Acyclic Phosphono Nucleosides, Nucleotides, and Oligonucleotides: Synthesis, Antiviral Evaluation, and Genetic Selection

  The chemical diversification and enzymatic proliferation of artificial genetic polymers (xeno nucleic acids, XNAs) is an intriguing avenue of research, especially in view of potential applications in synthetic biology. One of the main goals in this area is to achieve the genetic reprogramming of novel microorganisms through the development of both chemical and biological tools. For this purpose, oligonucleotide analogues, showing good hybridization properties under physiological conditions (high affinity and high specificity) and higher stability than their natural congeners against degradation by cellular and serum nucleases, are attractive molecular targets.

  It has been reported that a number of XNAs, such as HNA, TNA, CeNA and GNA, can store genetic information and can be recognized and incorporated by engineered thermophilic polymerase mutants. One of the disadvantages of the present XNA approach is the potential instability of the phosphodiester bond in vivo. As a consequence, the information could be lost over time. The phosphonate unit is known to be a biological active mimic of the natural phosphate, while not being susceptible to enzymatic cleavage by phosphatases in vivo. In this work, we are interested in the replacement of the enzymatically labile phosphodiester bond (O-P) by a phosphonate linkage (C-P) to avoid this problem. In addition, the C-P moiety could reduce interactions with natural nucleic acids binding factors by changing the surface electrostatic potential of the relevant XNA polymer.
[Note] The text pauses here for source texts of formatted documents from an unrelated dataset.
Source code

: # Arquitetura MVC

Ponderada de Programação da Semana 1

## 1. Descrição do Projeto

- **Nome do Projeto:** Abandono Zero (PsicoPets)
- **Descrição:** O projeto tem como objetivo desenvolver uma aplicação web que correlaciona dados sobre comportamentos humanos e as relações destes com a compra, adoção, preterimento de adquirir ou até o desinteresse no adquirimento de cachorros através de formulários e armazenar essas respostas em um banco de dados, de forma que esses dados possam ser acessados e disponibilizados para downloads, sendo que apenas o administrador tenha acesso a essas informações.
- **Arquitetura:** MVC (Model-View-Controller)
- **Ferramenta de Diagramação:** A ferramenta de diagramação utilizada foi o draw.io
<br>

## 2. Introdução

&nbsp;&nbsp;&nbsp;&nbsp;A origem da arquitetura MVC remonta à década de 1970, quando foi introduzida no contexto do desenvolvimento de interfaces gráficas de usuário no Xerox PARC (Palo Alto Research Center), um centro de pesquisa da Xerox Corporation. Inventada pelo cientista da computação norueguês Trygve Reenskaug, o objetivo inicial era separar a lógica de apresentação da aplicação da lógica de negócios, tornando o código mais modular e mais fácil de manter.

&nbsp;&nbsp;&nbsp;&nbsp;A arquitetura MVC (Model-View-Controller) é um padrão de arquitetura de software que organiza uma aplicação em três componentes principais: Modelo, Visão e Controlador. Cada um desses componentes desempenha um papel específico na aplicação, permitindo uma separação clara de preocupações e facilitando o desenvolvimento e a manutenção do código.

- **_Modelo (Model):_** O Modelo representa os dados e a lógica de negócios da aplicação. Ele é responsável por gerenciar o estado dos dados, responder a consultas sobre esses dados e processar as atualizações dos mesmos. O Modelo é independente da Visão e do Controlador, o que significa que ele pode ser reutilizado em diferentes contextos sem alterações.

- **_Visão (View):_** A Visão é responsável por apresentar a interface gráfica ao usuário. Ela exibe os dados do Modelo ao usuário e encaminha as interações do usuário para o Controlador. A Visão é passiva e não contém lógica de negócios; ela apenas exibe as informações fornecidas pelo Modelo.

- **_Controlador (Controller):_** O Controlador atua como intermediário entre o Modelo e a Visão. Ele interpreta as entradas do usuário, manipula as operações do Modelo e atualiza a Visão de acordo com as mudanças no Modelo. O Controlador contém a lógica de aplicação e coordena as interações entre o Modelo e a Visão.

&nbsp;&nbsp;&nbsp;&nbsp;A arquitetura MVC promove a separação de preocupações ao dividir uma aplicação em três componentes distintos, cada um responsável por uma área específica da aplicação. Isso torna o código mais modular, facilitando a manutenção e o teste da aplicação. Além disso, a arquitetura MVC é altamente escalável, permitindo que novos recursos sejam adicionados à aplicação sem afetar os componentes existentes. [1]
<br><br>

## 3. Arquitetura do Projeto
  Almost 20 years after the discovery of the broad antiviral activity spectrum of the first acyclic nucleoside phosphonate, several structural analogues have become important drugs in the treatment of DNA virus and retrovirus infections. Acyclic nucleoside phosphonates (ANPs) represent an important class of antiviral nucleoside derivatives. In addition, acyclic nucleosides are structurally simplified analogues of naturally occurring nucleosides due to the reduced number of stereocentres, and they should therefore serve in principle as ideal building blocks as initial proof of concept.
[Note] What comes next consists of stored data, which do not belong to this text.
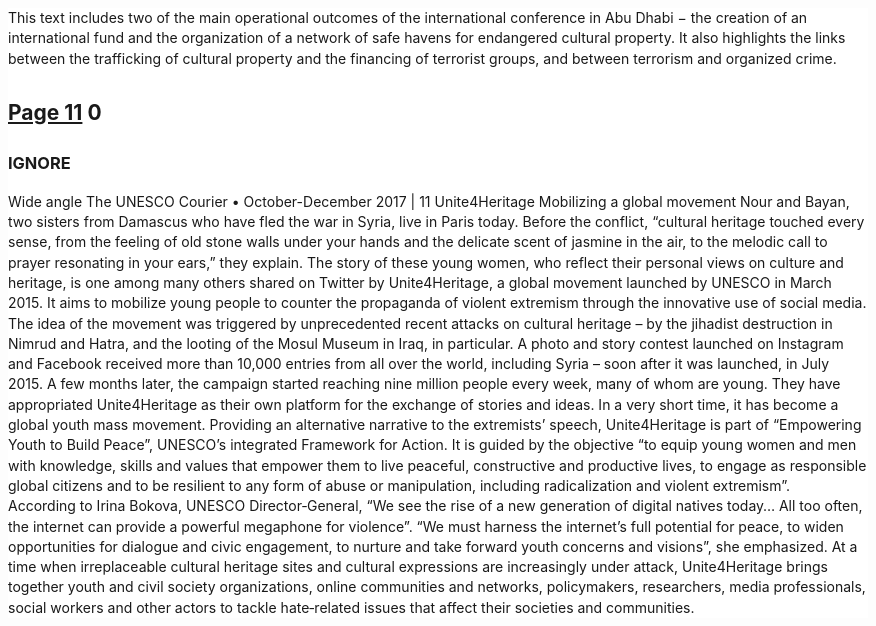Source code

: This text includes two of the main 
operational outcomes of the 
international conference in Abu Dhabi 
− the creation of an international fund 
and the organization of a network of safe 
havens for endangered cultural property. 
It also highlights the links between the 
trafficking of cultural property and the 
financing of terrorist groups, and between 
terrorism and organized crime. 

## [Page 11](https://demo.humlab.umu.se/courier/259765eng.pdf#page=11) 0

### IGNORE

Wide angle
The UNESCO Courier • October-December 2017   |   11 
Unite4Heritage 
Mobilizing a global movement
Nour and Bayan, two sisters from Damascus who have fled the war in Syria, 
live in Paris today. Before the conflict, “cultural heritage touched every sense, 
from the feeling of old stone walls under your hands and the delicate scent of 
jasmine in the air, to the melodic call to prayer resonating in your ears,” they explain.
The story of these young women, who reflect their personal views on culture and 
heritage, is one among many others shared on Twitter by Unite4Heritage, a global 
movement launched by UNESCO in March 2015. It aims to mobilize young people to 
counter the propaganda of violent extremism through the innovative use of social 
media. The idea of the movement was triggered by unprecedented recent attacks on 
cultural heritage – by the jihadist destruction in Nimrud and Hatra, and the looting of 
the Mosul Museum in Iraq, in particular. 
A photo and story contest launched on Instagram and Facebook received more than 
10,000 entries from all over the world, including Syria – soon after it was launched, 
in July 2015. A few months later, the campaign started reaching nine million people 
every week, many of whom are young. They have appropriated Unite4Heritage as 
their own platform for the exchange of stories and ideas. In a very short time, it has 
become a global youth mass movement.
Providing an alternative narrative to the extremists’ speech, Unite4Heritage is 
part of “Empowering Youth to Build Peace”, UNESCO’s integrated Framework 
for Action. It is guided by the objective “to equip young women and men with 
knowledge, skills and values that empower them to live peaceful, constructive and 
productive lives, to engage as responsible global citizens and to be resilient to any 
form of abuse or manipulation, including radicalization and violent extremism”. 
According to Irina Bokova, UNESCO Director‑General, “We see the rise of a new 
generation of digital natives today… All too often, the internet can provide 
a powerful megaphone for violence”.
“We must harness the internet’s full potential for peace, to widen opportunities for 
dialogue and civic engagement, to nurture and take forward youth concerns and 
visions”, she emphasized.
At a time when irreplaceable 
cultural heritage sites and 
cultural expressions are 
increasingly under attack, 
Unite4Heritage brings 
together youth and civil 
society organizations, online 
communities and networks, 
policymakers, researchers, 
media professionals, social 
workers and other actors to 
tackle hate‑related issues 
that affect their societies 
and communities.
  On this basis, we aim at exploring chemical synthetic methods for the preparation of acyclic phosphonate oligonucleotides (aPhoNA) for further hybridization and in vivo studies, as well as screening polymerases suitable for this particular modification in order to identify potential candidates for directed enzyme evolution. In addition, novel prodrugs of ANPs were synthesized and evaluated against a range of retro- and DNA viruses.